To the argument founded on the extreme improbability that none of the numerous converts on the day of Pentecost were previously disciples of John, no reply is attempted.

I cannot dismiss this subject without noticing the extreme deficiency of information respecting the history of religious opinions this author evinces, when he stigmatizes the sentiments advanced, as a modern theory. They are so far from meriting that reproach, that they boast the suffrages of all the fathers, without exception, who have touched upon the subject; nor would it be easy to discover a single divine, previous to the reformation, by whom they were not embraced; and since that period they have received the sanction of a Grotius, a Hammond, a Whitby, a Doddridge, a Chillingworth, and a multitude of other names of nearly equal celebrity. On an accurate inquiry, it will probably be found that the absurd interpretation of the passage we have just been considering, which is so necessary to the support of the opposite hypothesis, originated in the horror excited at the conduct of the anabaptists at Munster, by which certain divines of the reformation felt themselves strongly disposed to shun whatever might bear the semblance or colour of anabaptism; that, in short, the doctrine here advanced is the revival of an ancient, rather than the invention of a new opinion.

——

Instructions for the task.
Repeat the excerpt on the disciples of John from "To the argument" to "reply is attempted.", swapping "disciples" for "followers".

Recorded data.

——

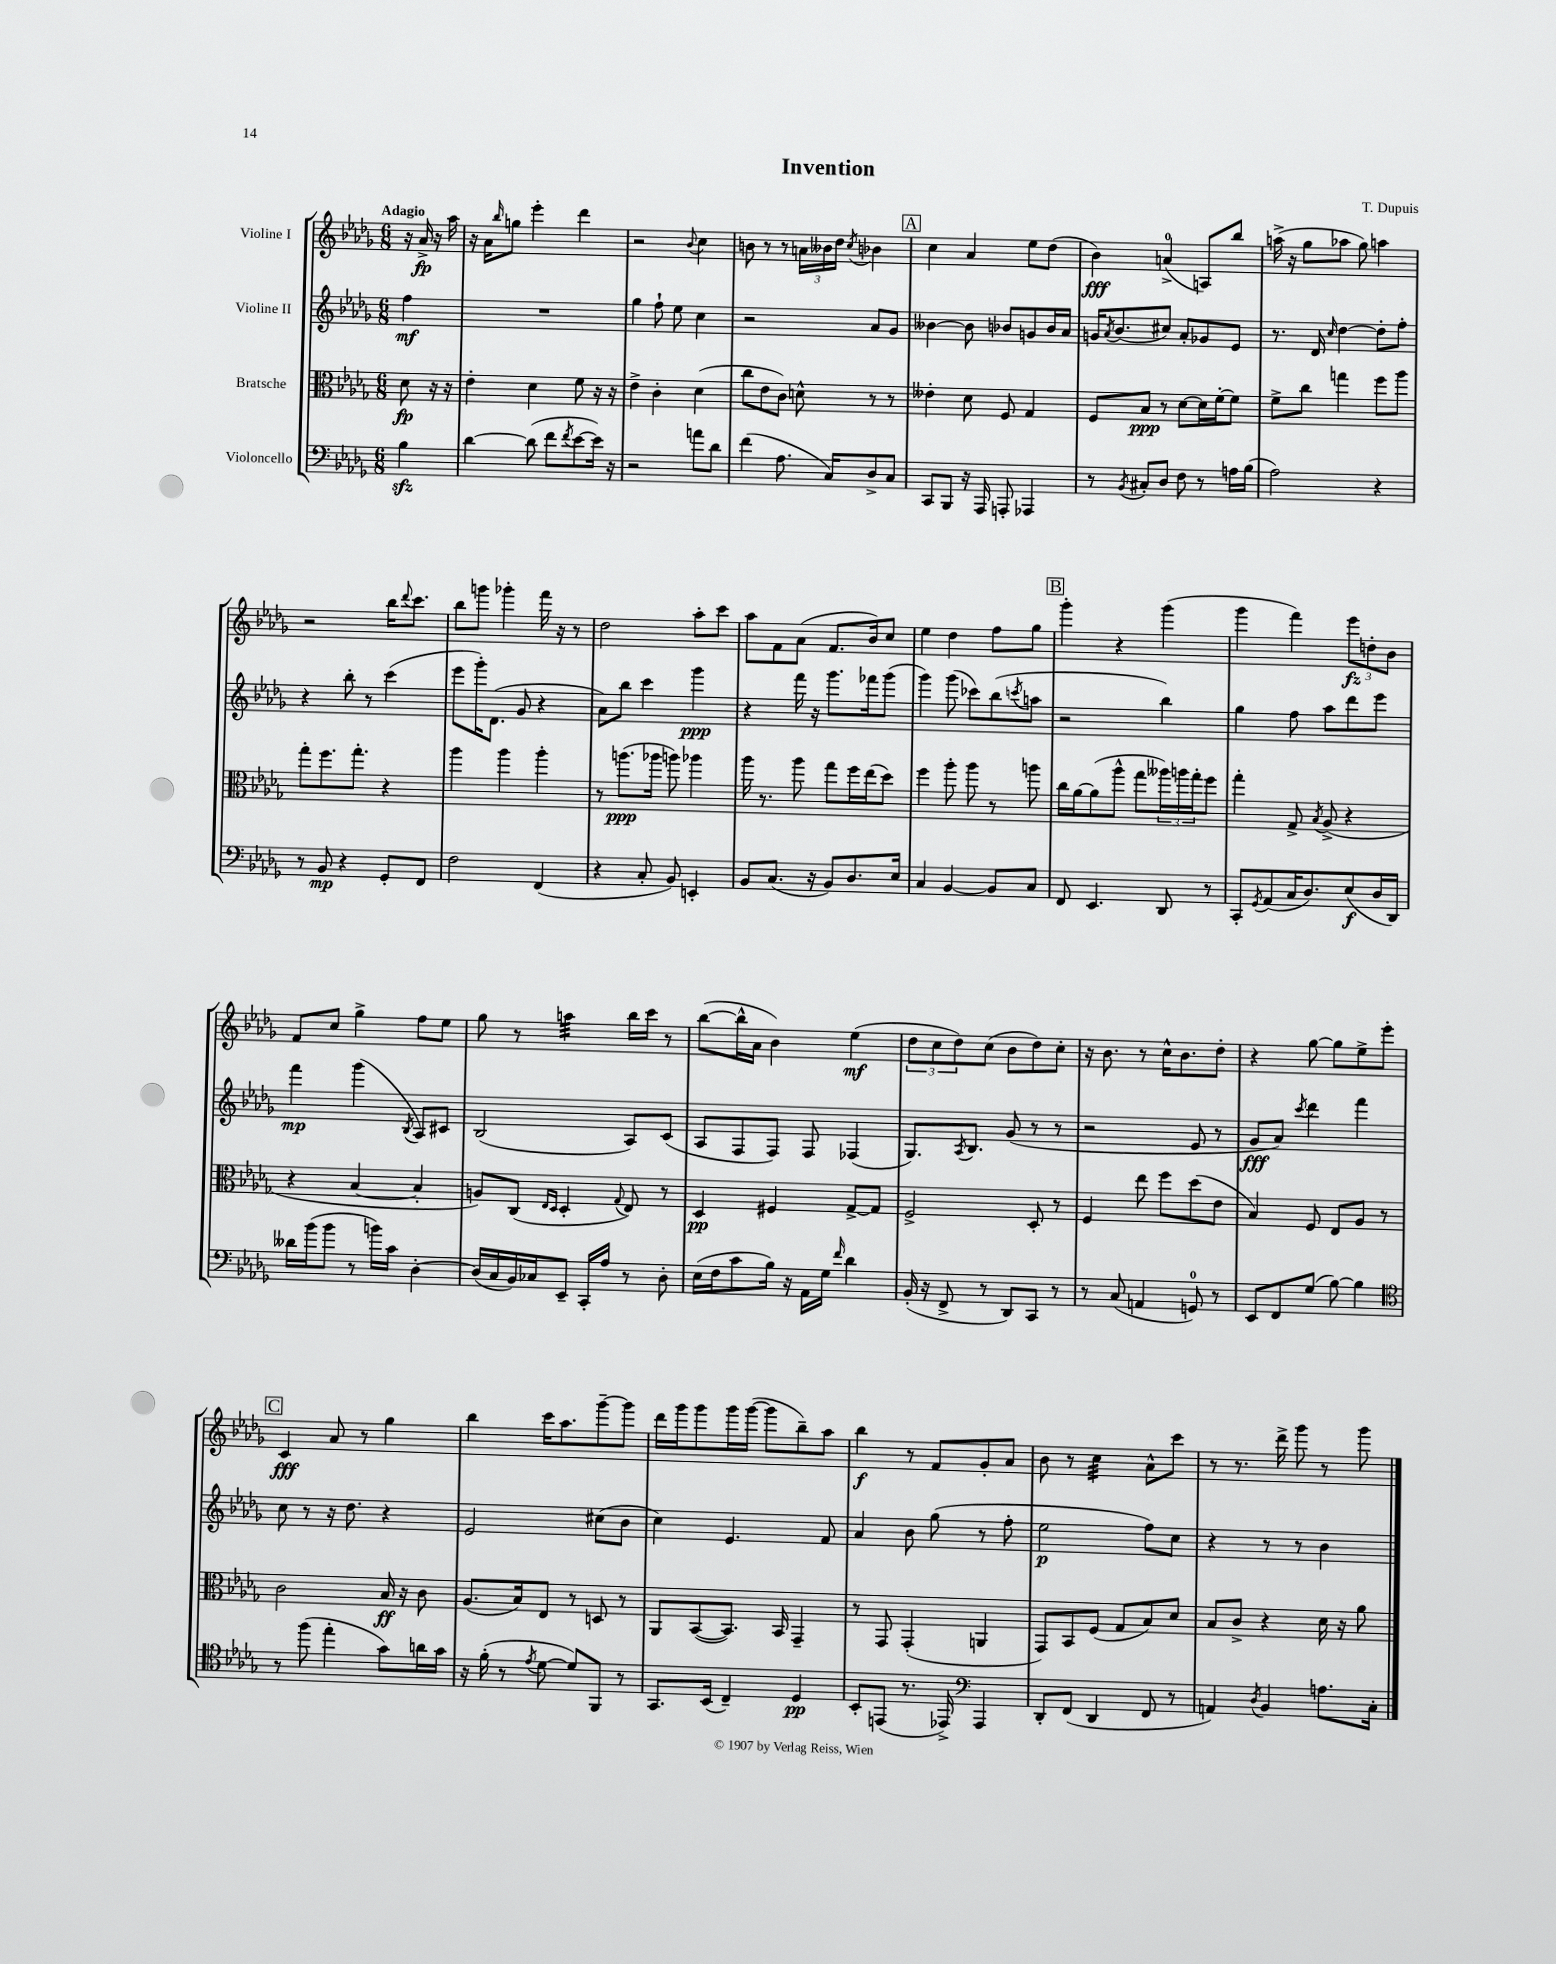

**kern	**kern	**kern	**kern
*staff4	*staff3	*staff2	*staff1
*clefF4	*clefC3	*clefG2	*clefG2
*k[b-e-a-d-g-]	*k[b-e-a-d-g-]	*k[b-e-a-d-g-]	*k[b-e-a-d-g-]
*M6/8	*M6/8	*M6/8	*M6/8
4B-\	8d-\	4ff\	16r
.	.	.	16a-^/
.	16r	.	16r
.	16r	.	16aa-\
=	=	=	=
[4d-\	4e-'\	2.r	16r
.	.	.	16a-\LK
.	.	.	16qqbb-/
.	.	.	8gg\J
(8d-\]	4d-\	.	4eee-'\
8f\L	.	.	.
8qf/	.	.	.
[8e-\	8f\	.	4ddd-\
16e-\]Jk)	16r	.	.
16r	16r	.	.
=	=	=	=
2r	4e-^\	4gg-\	2r
.	4c'\	8ff`\	.
.	.	8ee-\	.
.	.	.	8qqb-/
8a\L	(4d-\	4cc\	4cc\
8d-\J	.	.	.
=	=	=	=
(4f\	8cc\L	2r	8b\
.	8e-\	.	8r
8.A-\	8c\J)	.	8r
.	8d^^\	.	24a\LL
.	.	.	24b--\
16C/LK)	.	.	.
.	.	.	24dd-\JJ
.	.	.	8qcc/
8D-^/	8r	8a-/L	4b-\
8C/J	8r	8g-/J	.
=	=	=	=
8CC/L	4e--'\	[4b--\	4cc\
8BBB-/J	.	.	.
16r	8d-\	8b--\]	4a-/
16AAA-/	.	.	.
8AAA'/	8F/	8b-/L	.
4AAA-/	4G-/	8g/	8ee-\L
.	.	16b-/L	(8dd-\J
.	.	16a-/JJ	.
=	=	=	=
8r	8F/L	16g/LK	4b-\)
.	.	8qa-/	.
.	.	(8.b-/	.
8qBB-/	.	.	.
8C#'/L	8B-/J	.	.
8D-/J	8r	8cc#/J)	(4a^/
8F\	[8d-\L	8a-'/L	.
8r	16d-\]L	8g-/	8A/L)
.	[16f'\J	.	.
16A\LL	8f\]J	8e-/J	8bb-/J
(16B-\JJ	.	.	.
=	=	=	=
2A-\)	8f^\L	8.r	(16aa^\
.	.	.	16r
.	8cc\J	.	8gg-\L
.	.	16d-/	.
.	.	16qqcc/	.
.	4gg\	[4dd-\	8aa-\J
.	.	.	8gg-\)
4r	8ff\L	8dd-'\]L	4aa\
.	8aa-\J	8ff'\J	.
=	=	=	=
8r	8gg-'\L	4r	2r
8BB-/	8.ff\	.	.
4r	.	8bb-'\	.
.	8.gg-'\J	.	.
.	.	8r	.
8GG-'/L	4r	(4ccc\	16bb-\LK
.	.	.	8qqddd-/
.	.	.	8.ccc\J
8FF/J	.	.	.
=	=	=	=
2F\	4aa-\	8eee-\L	8bb-\L
.	.	16ggg-'\K)	8ggg\J
.	.	(8.d-\J	.
.	4aa-\	.	4ggg-'\
.	.	8g-/	.
(4FF/	4aa-'\	4r	16fff\
.	.	.	16r
.	.	.	8r
=	=	=	=
4r	8r	8a-\L)	2dd-\
.	(8.aa\L	8bb-\J	.
8C'/	.	4ccc\	.
.	16aa-\Jk	.	.
8BB-/)	8aa\)	.	.
4EE'/	4aa-\	4ggg-\	8aa-'\L
.	.	.	8ccc\J
=	=	=	=
8BB-/L	16aa-\	4r	8aa-\L
.	8.r	.	.
(8.C/J	.	.	8f\
.	8aa-\	16fff\	(8a-\J
16r	.	16r	.
8BB-/L)	8gg-\L	8.ggg-\L	8.f/L
8.D-/	16ff\L	.	.
.	(16ee-\J	16fff-\k	16b-/k)
.	8dd-\J)	(8ggg-\J	8cc/J
16E-/Jk	.	.	.
=	=	=	=
4C/	4ff\	4ggg-\)	4ee-\
[4BB-/	8aa-'\	(8ggg-\	4dd-\
.	8aa-\	8ccc-\L)	.
8BB-/]L	8r	(8bb-\	8ff\L
.	.	8qccc/	.
8C/J	8aa\	8aa\J	8gg-\J
=	=	=	=
8FF/	16cc\LL	2r	4ggg-'\
.	[16a-\J	.	.
4.EE-/	(8a-\]	.	.
.	8aa-^^\J	.	4r
.	8gg-\L	.	.
8DD-/	24aa--\L)	4bb-\)	(4ggg-\
.	24aa\	.	.
.	24gg-'\J	.	.
8r	8ff\J	.	.
=	=	=	=
8CC'/L	4gg-'\	4gg-\	4ggg-\
8qGG-/	.	.	.
(8AA-/	.	.	.
16C/K	8G-^/	8ff\	4fff\)
8.D-/)	.	.	.
.	8qB-/	.	.
.	(8A-^/	8aa-\L	.
(8E-/	4r	8ddd-\	12eee-\L
.	.	.	12dd'\
16D-/L	.	8eee-\J	.
.	.	.	12b-\J
16DD-/JJ)	.	.	.
=	=	=	=
16d--\LL	4r	4fff\	8f/L
(16b-\J	.	.	.
8b-\J	.	.	8cc/J
8r	[4B-/	(4ggg-\	4gg-^\
16b\LL)	.	.	.
16c\JJ	.	.	.
.	.	8qB-/	.
[4D-'\	4B-'/]	8A-/L)	8ff\L
.	.	8c#/J	8ee-\J
=	=	=	=
(16D-/]LL	8A/L)	(2B-/	8gg-\
16C/	.	.	.
16BB-/)	(8C/J	.	8r
16C-/J	.	.	.
.	16qqE-/LL	.	.
.	16qqD-/JJ	.	.
8EE-~/J	4D-'/	.	4aa\
16CC'/LL	.	.	.
16A-/JJ	.	.	.
.	8qqG-/	.	.
8r	8E-/)	8A-/L)	16bb-\LL
.	.	.	16ccc\JJ
8D-'\	8r	(8c/J	8r
=	=	=	=
(16E-\LL	4D-/	8A-/L	([8bb-\L
16F\J	.	.	.
8c\	.	8F/	16bb-^^\]L
.	.	.	16a-\JJ
16B-\Jk)	4F#/	8F/J)	4b-\)
16r	.	.	.
16AA-\LL	.	8F/	.
16G-\JJ	.	.	.
16qqf/	.	.	.
4d-\	[8G-^/L	(4F-/	(4ee-\
.	8G-/]J	.	.
=	=	=	=
(16BB-'/	2F^/	8.G-/L)	12dd-\L
16r	.	.	.
.	.	.	12cc\
8FF^/	.	.	.
.	.	.	12dd-\)
.	.	8qA-/	.
.	.	8.B-/J	.
8r	.	.	(8cc\J
8DD-/L)	.	(8g-/	8b-\L
8CC/J	8D-'/	8r	8dd-\)
8r	8r	8r	8cc'\J
=	=	=	=
8r	4F/	2r	16r
.	.	.	8.b-\
(8C/	.	.	.
4AA/	8ee-\	.	8r
.	8ff\L	.	16cc^^\LK
.	.	.	8.b-\
8GG/)	(8dd-\	8e-/	.
8r	8e-\J	8r	8dd-'\J
=	=	=	=
8EE-/L	4B-/)	8g-/L	4r
8FF/	.	8a-/J)	.
.	.	8qccc/	.
(8G-/J	8F/	4ddd-\	[8gg-\
[8B-\)	8E-/L	.	8gg-\]L
4B-\]	8A-/J	4fff\	8ee-^\
.	8r	.	8eee-'\J
=	=	=	=
*clefC4	*	*	*
8r	2c\	8cc\	4c/
(8ff\	.	8r	.
4ee-'\	.	16r	8a-/
.	.	8.dd-\	.
.	.	.	8r
8g-\L)	16B-/	4r	4gg-\
.	16r	.	.
16a\L	8c\	.	.
16g-\JJ	.	.	.
=	=	=	=
16r	(8.A-/L	2e-/	4bb-\
(16f'\	.	.	.
8r	.	.	.
.	16B-/k)	.	.
8qe-/	.	.	.
[8d-\	8E-/J	.	16ccc\LK
.	.	.	8.aa-\
8d-/]L)	8r	.	.
8FF/J	8D/	(8cc#\L	[8ggg-~\
8r	8r	8b-\J	8ggg-\]J
=	=	=	=
8.GG-/L	8AA-/L	4cc\)	16ddd-\LL
.	.	.	16ggg-\J
.	([8BB-/	.	8ggg-\
(16BB-/Jk	.	.	.
4C~/)	8.BB-/]J)	4.e-/	16ggg-\L
.	.	.	([16ggg-\JJ
.	.	.	8ggg-\]L
.	16BB-/	.	.
4D-/	4GG-~/	.	8bb-~\)
.	.	8f/	8aa-\J
=	=	=	=
8BB-'/L	8r	4a-/	4bb-\
(8EE/J	8GG-/	.	.
8.r	(4GG-'/	8b-\	8r
.	.	(8gg-\	8f/L
16EE-^/)	.	.	.
*clefF4	*	*	*
4AAA-/	4AA/	8r	8g-'/
.	.	8ff'\	8a-/J
=	=	=	=
8DD-'/L	8GG-/L)	2ee-\	8b-\
(8FF/J	8BB-/	.	8r
4DD-/	(8F/J	.	4cc\
.	8G-/L	.	.
8FF/	8B-/)	8ff\L)	8a-^^\L
8r	8d-/J	8cc\J	8ccc\J
=	=	=	=
4AA/)	8B-/L	4r	8r
.	8c^/J	.	8.r
8qD-/	.	.	.
4BB-/	4r	8r	.
.	.	.	16ddd-^\
.	.	8r	8ggg-\
8.A\L	16d-\	4b-\	8r
.	16r	.	.
.	8a-\	.	8ggg-\
16C'\Jk	.	.	.
==	==	==	==
*-	*-	*-	*-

——

Response to the task.
To the argument founded on the extreme improbability that none of the numerous converts on the day of Pentecost were previously followers of John, no reply is attempted.